Some of you will have noticed the marked absence of information about airbrushes so far. I know you've seen websites picturing models where the builder said things like "I laid on the paint with a double action, 14 psi Badger with triple action needle and three speed overdrive". There's a darn good paint job pictured, and you despair of ever getting that kind of result without sinking lots of money into one of these contraptions.
Well, for certain applications it's true you just can't beat a good airbrush setup. In particular, folks who build hardware like cars, planes, and military instruments of destruction need one in order to lay on thin, smooth layers of paint in subtle shades. I know as a kid, I never could get a perfect gloss paint job on one of my cars using a regular old spray can. What you don't know is, getting the results you see from master modelers on the web who regularly win prizes at model shows takes a whole lot of practice using one of these things. Also, you get what you pay for. I have one of those cheap kits with the canned air myself, but almost never use it. The time you save doing something like spraying on a coat of primer instead of using a brush is lost when you have to clean and fuss with the thing.
So the answer is: no you don't need an airbrush.

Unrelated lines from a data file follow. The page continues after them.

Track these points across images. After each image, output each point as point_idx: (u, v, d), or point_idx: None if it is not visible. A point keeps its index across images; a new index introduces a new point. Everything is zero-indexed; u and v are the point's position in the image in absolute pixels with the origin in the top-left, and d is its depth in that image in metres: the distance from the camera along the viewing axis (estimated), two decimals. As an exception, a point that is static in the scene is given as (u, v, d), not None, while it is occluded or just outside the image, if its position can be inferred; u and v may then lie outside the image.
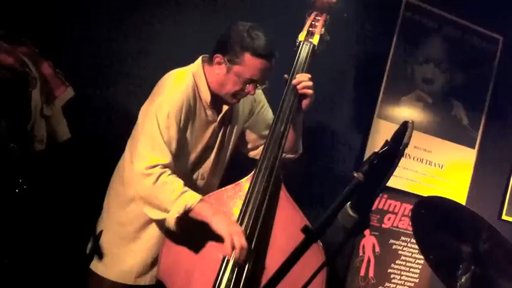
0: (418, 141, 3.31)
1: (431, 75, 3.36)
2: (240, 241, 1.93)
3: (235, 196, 2.15)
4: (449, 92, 3.41)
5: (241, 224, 2.04)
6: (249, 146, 2.42)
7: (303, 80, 2.15)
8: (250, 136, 2.41)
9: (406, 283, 3.37)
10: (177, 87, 2.11)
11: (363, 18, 3.11)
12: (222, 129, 2.26)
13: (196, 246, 2.10)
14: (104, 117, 2.54)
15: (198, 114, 2.17)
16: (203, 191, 2.16)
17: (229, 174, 2.36)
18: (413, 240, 3.23)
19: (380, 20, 3.17)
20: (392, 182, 3.11)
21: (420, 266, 3.38)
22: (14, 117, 2.01)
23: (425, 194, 3.21)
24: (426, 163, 3.38)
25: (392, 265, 3.34)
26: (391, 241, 3.33)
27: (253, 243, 2.03)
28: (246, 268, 2.00)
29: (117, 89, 2.58)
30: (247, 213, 2.06)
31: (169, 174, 2.01)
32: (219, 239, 1.98)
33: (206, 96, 2.17)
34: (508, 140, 3.59)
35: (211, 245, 2.06)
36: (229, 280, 1.99)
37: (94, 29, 2.51)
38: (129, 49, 2.59)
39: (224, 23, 2.60)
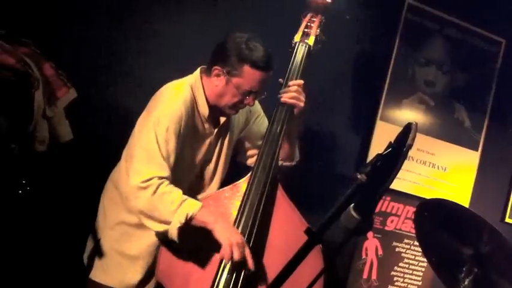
0: (421, 143, 3.30)
1: (433, 77, 3.36)
2: (240, 253, 1.93)
3: (233, 197, 2.16)
4: (451, 95, 3.41)
5: (239, 225, 2.05)
6: (246, 155, 2.42)
7: (288, 91, 2.17)
8: (246, 146, 2.41)
9: (409, 286, 3.36)
10: (176, 100, 2.09)
11: (364, 20, 3.11)
12: (219, 141, 2.26)
13: (194, 247, 2.09)
14: (104, 117, 2.53)
15: (195, 128, 2.16)
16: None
17: (227, 175, 2.35)
18: (416, 243, 3.22)
19: (382, 22, 3.17)
20: (396, 185, 3.11)
21: (423, 269, 3.37)
22: (15, 118, 2.01)
23: (428, 197, 3.19)
24: (429, 165, 3.37)
25: (395, 267, 3.33)
26: (394, 243, 3.32)
27: (251, 243, 2.02)
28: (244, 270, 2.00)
29: (117, 89, 2.58)
30: (245, 214, 2.06)
31: (167, 185, 1.98)
32: (218, 241, 1.98)
33: (204, 110, 2.16)
34: (510, 142, 3.58)
35: (209, 246, 2.05)
36: (227, 281, 1.99)
37: (94, 29, 2.51)
38: (129, 49, 2.59)
39: (224, 23, 2.60)
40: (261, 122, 2.40)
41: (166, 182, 1.98)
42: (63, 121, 2.24)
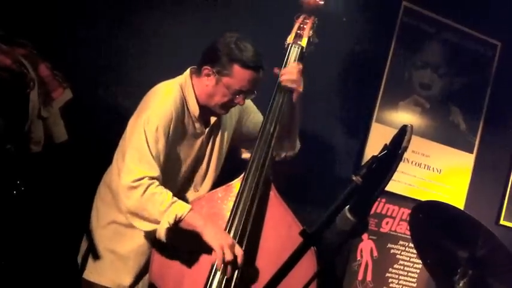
0: (416, 145, 3.31)
1: (428, 80, 3.37)
2: (231, 255, 1.93)
3: (227, 197, 2.16)
4: (447, 97, 3.42)
5: (231, 225, 2.05)
6: (241, 150, 2.41)
7: (287, 73, 2.18)
8: (243, 145, 2.40)
9: (403, 287, 3.37)
10: (166, 100, 2.09)
11: (361, 22, 3.12)
12: (210, 140, 2.26)
13: (187, 248, 2.09)
14: (101, 118, 2.53)
15: (186, 127, 2.16)
16: None
17: (221, 176, 2.35)
18: (411, 245, 3.23)
19: (378, 25, 3.18)
20: (391, 187, 3.12)
21: (418, 271, 3.38)
22: (10, 119, 2.00)
23: (423, 199, 3.20)
24: (424, 168, 3.38)
25: (390, 269, 3.33)
26: (389, 245, 3.32)
27: (244, 244, 2.03)
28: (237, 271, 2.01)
29: (114, 90, 2.57)
30: (238, 215, 2.06)
31: (158, 186, 1.99)
32: (208, 245, 1.98)
33: (194, 110, 2.16)
34: (505, 144, 3.59)
35: (202, 248, 2.04)
36: (220, 282, 2.00)
37: (93, 29, 2.51)
38: (129, 49, 2.58)
39: (224, 23, 2.60)
40: (255, 121, 2.39)
41: (157, 182, 1.99)
42: (58, 121, 2.24)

For the type of figure models I build, knowing how to sling a brush will give you a great paint job that will stand up to anything done with spray. The only model on my site that had an airbrush used in the assembly was the motorcycle for the Toy Biz Ghost Rider, and even then I was just being lazy. Even if you just can't resist getting one, it's no substitute for knowing how to use a brush. Once you've learned the basics, then it can be an added weapon in your arsenal. If I ever find a website that gives beginners information about the whole area, I'll include it here. Until then, you're on your own.